WHAT YOU NEED TO DO: If a line of the data below contains the string "their", copy it into your answer.

INFORMATION SUPPLIED:
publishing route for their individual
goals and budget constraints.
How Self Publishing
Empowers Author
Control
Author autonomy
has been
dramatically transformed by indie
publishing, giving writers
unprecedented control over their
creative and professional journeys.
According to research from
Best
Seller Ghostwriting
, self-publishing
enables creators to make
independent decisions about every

EXERCISE RESULT:
publishing route for their individual
unprecedented control over their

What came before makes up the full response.